● Quoted text:
○ ○ ○

I’m an inveterate watcher of ABC’s popular “Shark Tank.” The sharks are a panel of billionaire investors who sit in judgment of mostly young entrepreneurs offering new products to the market. The products range widely from food to sports to technology. Each entrepreneur makes his or her pitch with theatrical flair. The sharks ask probing questions about the originality of the product, its competitiveness with comparable products, whether it has been tested, its cost, the number of sales and its profitability. They size up entrepreneurial character: likeability, commitment to the enterprise, ability to communicate and make the sale. The questioning is aggressive as is the competitiveness among the sharks for the desirable entrepreneur; unlike Mack the Knife’s teeth, these sharks’ teeth are visible. The bottom line for whether they will invest is profitability and scale. The aspiration for each entrepreneur is to become a multi-millionaire and for each shark is to add millions to his or her billions. “The Sharks [we are told] will once again give people from all walks of life the chance to chase the American dream and potentially secure business deals that could make them millionaires.”

○ ○ ○

● Task requirements:
**A.** Check each statement against the Shark Tank passage and say whether it agrees, yes or no, quoting the words of the passage that decide it.
(i) The sharks are a panel of billionaire investors.
(ii) The products pitched on the show are limited to technology.
(iii) What finally decides whether the sharks invest is the entrepreneur's likeability.
**B.** Pick up the Shark Tank passage after its final sentence and carry it on for one more paragraph.

● Recorded data:
○ ○ ○

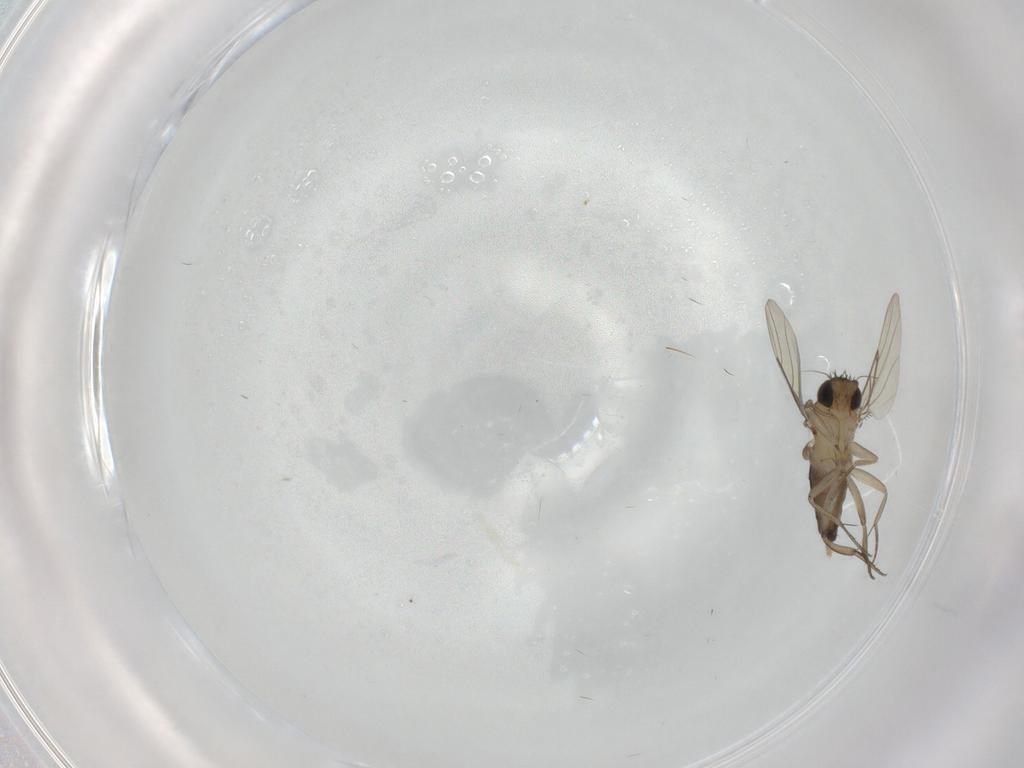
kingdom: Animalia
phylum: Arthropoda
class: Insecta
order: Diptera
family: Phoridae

○ ○ ○

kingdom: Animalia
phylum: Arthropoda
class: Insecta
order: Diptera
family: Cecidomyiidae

○ ○ ○

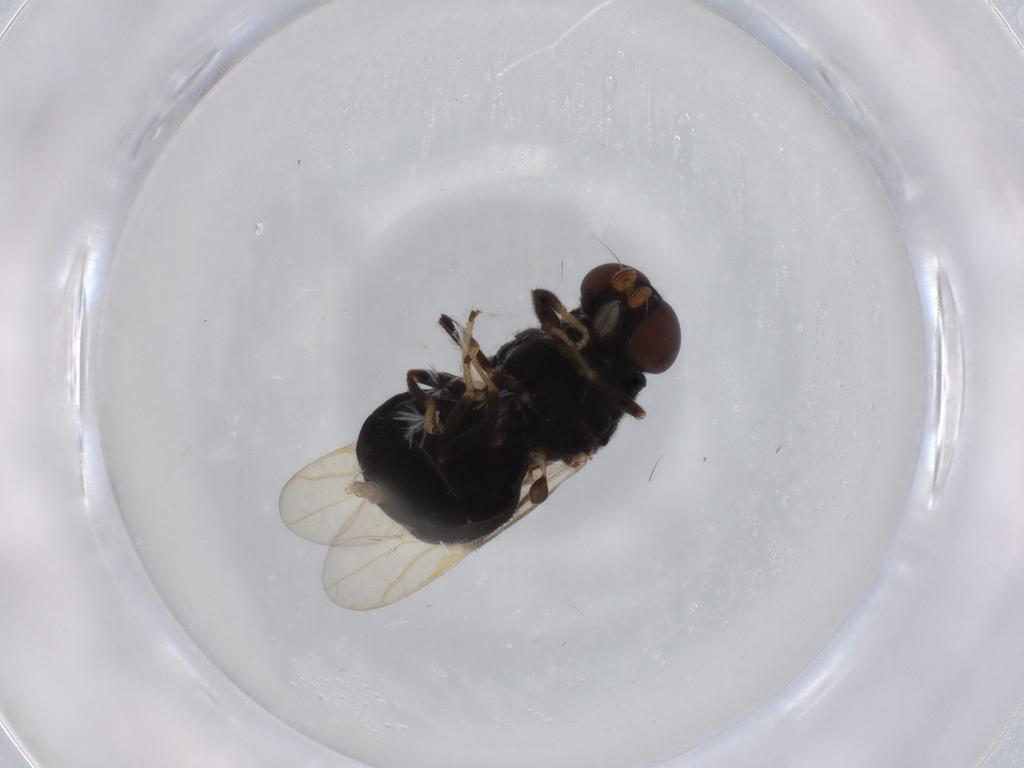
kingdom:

○ ○ ○

● The responses:
**A.**
(i) Yes: "The sharks are a panel of billionaire investors"
(ii) No: "The products range widely from food to sports to technology."
(iii) No: "The bottom line for whether they will invest is profitability and scale."

**B.**
This is very much in the spirit of other widely watched TV shows. “Do You Want to Be a Millionaire?” is of course a rhetorical question. Who doesn’t want to be a millionaire? “The Wheel of Fortune” ignores its fatal meanings for its promise of wealth. And then there is the fantasy against all odds of winning many millions in a spin of the Lottery wheel. I never dreamt the Dream, yet I find the spectacle of its pursuit fascinating. It has suspense, conflict, risk—all elements of theater. It is also instructive, giving insight into the American psyche, the distressing knowledge that the passion for riches, not the desire for equality, or more modestly, reducing gross inequality, is too ingrained in American culture to be overcome. Americans are told again and again that they can be and have all that they want to be and have, despite the reality that the being and the having are confined to the few. Occasionally, the entrepreneur will promise to set aside a fraction of his profits to a charity or a social cause, but it’s the accumulation of wealth that is the main theme of the show. The central character of the panel, literally and figuratively, is Kevin O’Leary, half ironically referred to as Mr. Wonderful, for whom adding to his billions is his sole passion. The entrepreneurs, who fail to impress him, are called “cockroaches” and those who turn down his offers are “dead to him.” The other members of the panel are amused, if slightly embarrassed, and the entrepreneurs take it in stride, perhaps prepared for O’Leary’s insulting behavior by the producers of the show.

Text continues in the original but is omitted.